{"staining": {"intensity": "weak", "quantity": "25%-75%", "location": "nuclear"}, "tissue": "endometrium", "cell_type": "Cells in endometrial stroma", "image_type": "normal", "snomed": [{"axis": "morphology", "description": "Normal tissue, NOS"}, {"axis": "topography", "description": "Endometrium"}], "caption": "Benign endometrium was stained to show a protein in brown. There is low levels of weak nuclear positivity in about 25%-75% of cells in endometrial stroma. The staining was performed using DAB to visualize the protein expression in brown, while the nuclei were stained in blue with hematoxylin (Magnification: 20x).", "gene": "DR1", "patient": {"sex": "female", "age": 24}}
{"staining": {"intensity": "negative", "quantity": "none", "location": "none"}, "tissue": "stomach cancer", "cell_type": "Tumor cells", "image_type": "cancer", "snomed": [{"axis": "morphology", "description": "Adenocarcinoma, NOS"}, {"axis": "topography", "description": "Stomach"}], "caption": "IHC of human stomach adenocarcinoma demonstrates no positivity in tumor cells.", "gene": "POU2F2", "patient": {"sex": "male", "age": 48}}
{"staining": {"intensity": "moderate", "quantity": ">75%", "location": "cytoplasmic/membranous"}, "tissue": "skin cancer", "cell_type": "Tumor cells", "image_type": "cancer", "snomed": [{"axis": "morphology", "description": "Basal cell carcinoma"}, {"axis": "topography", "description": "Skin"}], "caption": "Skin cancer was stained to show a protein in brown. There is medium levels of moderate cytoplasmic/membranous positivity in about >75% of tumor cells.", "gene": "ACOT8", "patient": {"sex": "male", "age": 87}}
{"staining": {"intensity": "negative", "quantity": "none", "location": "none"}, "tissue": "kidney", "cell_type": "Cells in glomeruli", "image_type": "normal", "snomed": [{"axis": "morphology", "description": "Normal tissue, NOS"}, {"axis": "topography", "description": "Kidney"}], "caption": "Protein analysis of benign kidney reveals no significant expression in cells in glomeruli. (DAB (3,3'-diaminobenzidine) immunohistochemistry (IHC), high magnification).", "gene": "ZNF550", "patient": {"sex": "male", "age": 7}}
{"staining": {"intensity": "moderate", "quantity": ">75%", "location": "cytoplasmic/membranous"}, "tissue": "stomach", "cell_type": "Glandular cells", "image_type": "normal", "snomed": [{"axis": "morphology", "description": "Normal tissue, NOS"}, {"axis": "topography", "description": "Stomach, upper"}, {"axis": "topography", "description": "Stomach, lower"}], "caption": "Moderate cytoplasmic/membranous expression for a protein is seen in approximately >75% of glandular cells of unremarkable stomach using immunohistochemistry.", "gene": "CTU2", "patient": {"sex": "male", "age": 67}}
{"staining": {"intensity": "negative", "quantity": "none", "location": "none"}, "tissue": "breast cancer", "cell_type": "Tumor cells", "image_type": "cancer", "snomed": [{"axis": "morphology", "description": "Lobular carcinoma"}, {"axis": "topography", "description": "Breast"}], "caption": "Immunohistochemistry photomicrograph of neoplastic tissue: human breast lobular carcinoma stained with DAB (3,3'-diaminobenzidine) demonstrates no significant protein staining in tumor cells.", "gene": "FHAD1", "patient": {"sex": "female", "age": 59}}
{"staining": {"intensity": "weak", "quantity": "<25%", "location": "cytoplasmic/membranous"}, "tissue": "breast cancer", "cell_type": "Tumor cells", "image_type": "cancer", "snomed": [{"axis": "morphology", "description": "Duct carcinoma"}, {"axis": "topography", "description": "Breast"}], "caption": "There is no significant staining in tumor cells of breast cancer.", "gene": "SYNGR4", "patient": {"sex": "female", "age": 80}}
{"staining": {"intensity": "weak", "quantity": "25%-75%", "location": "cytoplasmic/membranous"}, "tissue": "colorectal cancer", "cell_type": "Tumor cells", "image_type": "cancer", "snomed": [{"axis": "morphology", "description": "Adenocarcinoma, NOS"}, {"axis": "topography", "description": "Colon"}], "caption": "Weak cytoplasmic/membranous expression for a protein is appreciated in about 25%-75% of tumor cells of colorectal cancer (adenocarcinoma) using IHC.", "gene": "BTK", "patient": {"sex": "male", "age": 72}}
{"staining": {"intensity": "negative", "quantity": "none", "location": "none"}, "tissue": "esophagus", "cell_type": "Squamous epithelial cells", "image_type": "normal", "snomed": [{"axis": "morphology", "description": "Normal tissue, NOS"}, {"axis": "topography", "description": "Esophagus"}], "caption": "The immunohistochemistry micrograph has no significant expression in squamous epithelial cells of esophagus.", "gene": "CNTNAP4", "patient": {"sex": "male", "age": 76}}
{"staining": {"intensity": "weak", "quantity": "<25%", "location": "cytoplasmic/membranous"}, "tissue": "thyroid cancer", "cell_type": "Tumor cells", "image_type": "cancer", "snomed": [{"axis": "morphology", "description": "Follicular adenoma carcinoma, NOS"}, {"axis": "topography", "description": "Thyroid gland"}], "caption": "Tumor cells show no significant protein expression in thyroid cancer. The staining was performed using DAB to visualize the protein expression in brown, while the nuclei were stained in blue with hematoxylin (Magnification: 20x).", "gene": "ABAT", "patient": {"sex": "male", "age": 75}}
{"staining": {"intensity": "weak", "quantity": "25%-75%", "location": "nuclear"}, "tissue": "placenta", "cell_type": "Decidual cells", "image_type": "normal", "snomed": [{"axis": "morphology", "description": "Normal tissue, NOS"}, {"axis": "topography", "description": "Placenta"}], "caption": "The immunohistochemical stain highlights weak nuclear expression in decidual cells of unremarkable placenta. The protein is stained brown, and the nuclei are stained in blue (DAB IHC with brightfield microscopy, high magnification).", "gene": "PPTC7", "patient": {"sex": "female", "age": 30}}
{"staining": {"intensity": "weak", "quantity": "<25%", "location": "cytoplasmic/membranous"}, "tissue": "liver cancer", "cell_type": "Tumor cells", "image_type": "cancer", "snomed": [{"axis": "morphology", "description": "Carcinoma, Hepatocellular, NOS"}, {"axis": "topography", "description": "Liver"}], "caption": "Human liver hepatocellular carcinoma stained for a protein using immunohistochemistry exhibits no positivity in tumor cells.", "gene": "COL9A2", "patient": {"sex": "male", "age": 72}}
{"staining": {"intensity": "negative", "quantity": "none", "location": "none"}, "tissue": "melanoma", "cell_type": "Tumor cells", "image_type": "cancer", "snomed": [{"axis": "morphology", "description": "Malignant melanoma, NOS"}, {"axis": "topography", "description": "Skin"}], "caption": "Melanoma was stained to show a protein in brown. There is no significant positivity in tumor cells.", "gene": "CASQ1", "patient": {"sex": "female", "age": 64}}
────────
Task brief: A word-for-word restatement of every record above is expected.

Response area:
{"staining": {"intensity": "weak", "quantity": "25%-75%", "location": "nuclear"}, "tissue": "endometrium", "cell_type": "Cells in endometrial stroma", "image_type": "normal", "snomed": [{"axis": "morphology", "description": "Normal tissue, NOS"}, {"axis": "topography", "description": "Endometrium"}], "caption": "Benign endometrium was stained to show a protein in brown. There is low levels of weak nuclear positivity in about 25%-75% of cells in endometrial stroma. The staining was performed using DAB to visualize the protein expression in brown, while the nuclei were stained in blue with hematoxylin (Magnification: 20x).", "gene": "DR1", "patient": {"sex": "female", "age": 24}}
{"staining": {"intensity": "negative", "quantity": "none", "location": "none"}, "tissue": "stomach cancer", "cell_type": "Tumor cells", "image_type": "cancer", "snomed": [{"axis": "morphology", "description": "Adenocarcinoma, NOS"}, {"axis": "topography", "description": "Stomach"}], "caption": "IHC of human stomach adenocarcinoma demonstrates no positivity in tumor cells.", "gene": "POU2F2", "patient": {"sex": "male", "age": 48}}
{"staining": {"intensity": "moderate", "quantity": ">75%", "location": "cytoplasmic/membranous"}, "tissue": "skin cancer", "cell_type": "Tumor cells", "image_type": "cancer", "snomed": [{"axis": "morphology", "description": "Basal cell carcinoma"}, {"axis": "topography", "description": "Skin"}], "caption": "Skin cancer was stained to show a protein in brown. There is medium levels of moderate cytoplasmic/membranous positivity in about >75% of tumor cells.", "gene": "ACOT8", "patient": {"sex": "male", "age": 87}}
{"staining": {"intensity": "negative", "quantity": "none", "location": "none"}, "tissue": "kidney", "cell_type": "Cells in glomeruli", "image_type": "normal", "snomed": [{"axis": "morphology", "description": "Normal tissue, NOS"}, {"axis": "topography", "description": "Kidney"}], "caption": "Protein analysis of benign kidney reveals no significant expression in cells in glomeruli. (DAB (3,3'-diaminobenzidine) immunohistochemistry (IHC), high magnification).", "gene": "ZNF550", "patient": {"sex": "male", "age": 7}}
{"staining": {"intensity": "moderate", "quantity": ">75%", "location": "cytoplasmic/membranous"}, "tissue": "stomach", "cell_type": "Glandular cells", "image_type": "normal", "snomed": [{"axis": "morphology", "description": "Normal tissue, NOS"}, {"axis": "topography", "description": "Stomach, upper"}, {"axis": "topography", "description": "Stomach, lower"}], "caption": "Moderate cytoplasmic/membranous expression for a protein is seen in approximately >75% of glandular cells of unremarkable stomach using immunohistochemistry.", "gene": "CTU2", "patient": {"sex": "male", "age": 67}}
{"staining": {"intensity": "negative", "quantity": "none", "location": "none"}, "tissue": "breast cancer", "cell_type": "Tumor cells", "image_type": "cancer", "snomed": [{"axis": "morphology", "description": "Lobular carcinoma"}, {"axis": "topography", "description": "Breast"}], "caption": "Immunohistochemistry photomicrograph of neoplastic tissue: human breast lobular carcinoma stained with DAB (3,3'-diaminobenzidine) demonstrates no significant protein staining in tumor cells.", "gene": "FHAD1", "patient": {"sex": "female", "age": 59}}
{"staining": {"intensity": "weak", "quantity": "<25%", "location": "cytoplasmic/membranous"}, "tissue": "breast cancer", "cell_type": "Tumor cells", "image_type": "cancer", "snomed": [{"axis": "morphology", "description": "Duct carcinoma"}, {"axis": "topography", "description": "Breast"}], "caption": "There is no significant staining in tumor cells of breast cancer.", "gene": "SYNGR4", "patient": {"sex": "female", "age": 80}}
{"staining": {"intensity": "weak", "quantity": "25%-75%", "location": "cytoplasmic/membranous"}, "tissue": "colorectal cancer", "cell_type": "Tumor cells", "image_type": "cancer", "snomed": [{"axis": "morphology", "description": "Adenocarcinoma, NOS"}, {"axis": "topography", "description": "Colon"}], "caption": "Weak cytoplasmic/membranous expression for a protein is appreciated in about 25%-75% of tumor cells of colorectal cancer (adenocarcinoma) using IHC.", "gene": "BTK", "patient": {"sex": "male", "age": 72}}
{"staining": {"intensity": "negative", "quantity": "none", "location": "none"}, "tissue": "esophagus", "cell_type": "Squamous epithelial cells", "image_type": "normal", "snomed": [{"axis": "morphology", "description": "Normal tissue, NOS"}, {"axis": "topography", "description": "Esophagus"}], "caption": "The immunohistochemistry micrograph has no significant expression in squamous epithelial cells of esophagus.", "gene": "CNTNAP4", "patient": {"sex": "male", "age": 76}}
{"staining": {"intensity": "weak", "quantity": "<25%", "location": "cytoplasmic/membranous"}, "tissue": "thyroid cancer", "cell_type": "Tumor cells", "image_type": "cancer", "snomed": [{"axis": "morphology", "description": "Follicular adenoma carcinoma, NOS"}, {"axis": "topography", "description": "Thyroid gland"}], "caption": "Tumor cells show no significant protein expression in thyroid cancer. The staining was performed using DAB to visualize the protein expression in brown, while the nuclei were stained in blue with hematoxylin (Magnification: 20x).", "gene": "ABAT", "patient": {"sex": "male", "age": 75}}
{"staining": {"intensity": "weak", "quantity": "25%-75%", "location": "nuclear"}, "tissue": "placenta", "cell_type": "Decidual cells", "image_type": "normal", "snomed": [{"axis": "morphology", "description": "Normal tissue, NOS"}, {"axis": "topography", "description": "Placenta"}], "caption": "The immunohistochemical stain highlights weak nuclear expression in decidual cells of unremarkable placenta. The protein is stained brown, and the nuclei are stained in blue (DAB IHC with brightfield microscopy, high magnification).", "gene": "PPTC7", "patient": {"sex": "female", "age": 30}}
{"staining": {"intensity": "weak", "quantity": "<25%", "location": "cytoplasmic/membranous"}, "tissue": "liver cancer", "cell_type": "Tumor cells", "image_type": "cancer", "snomed": [{"axis": "morphology", "description": "Carcinoma, Hepatocellular, NOS"}, {"axis": "topography", "description": "Liver"}], "caption": "Human liver hepatocellular carcinoma stained for a protein using immunohistochemistry exhibits no positivity in tumor cells.", "gene": "COL9A2", "patient": {"sex": "male", "age": 72}}
{"staining": {"intensity": "negative", "quantity": "none", "location": "none"}, "tissue": "melanoma", "cell_type": "Tumor cells", "image_type": "cancer", "snomed": [{"axis": "morphology", "description": "Malignant melanoma, NOS"}, {"axis": "topography", "description": "Skin"}], "caption": "Melanoma was stained to show a protein in brown. There is no significant positivity in tumor cells.", "gene": "CASQ1", "patient": {"sex": "female", "age": 64}}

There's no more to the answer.